┌──

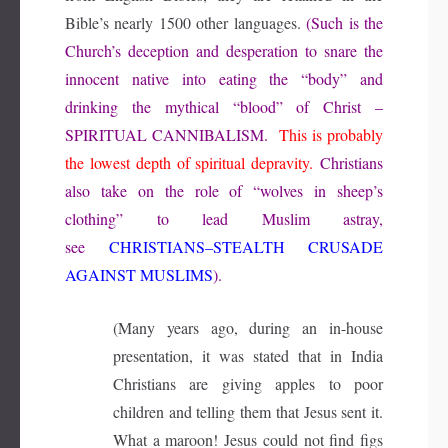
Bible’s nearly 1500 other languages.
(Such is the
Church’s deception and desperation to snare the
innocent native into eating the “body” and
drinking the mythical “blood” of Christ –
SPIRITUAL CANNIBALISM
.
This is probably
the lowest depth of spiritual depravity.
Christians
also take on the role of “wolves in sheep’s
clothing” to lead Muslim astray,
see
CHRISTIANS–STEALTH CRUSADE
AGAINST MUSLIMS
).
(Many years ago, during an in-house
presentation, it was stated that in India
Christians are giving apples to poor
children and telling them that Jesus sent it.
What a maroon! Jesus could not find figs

└──

TO DO → Show each line of the material that includes the word "Jesus".

RESULT →
children and telling them that Jesus sent it.
What a maroon! Jesus could not find figs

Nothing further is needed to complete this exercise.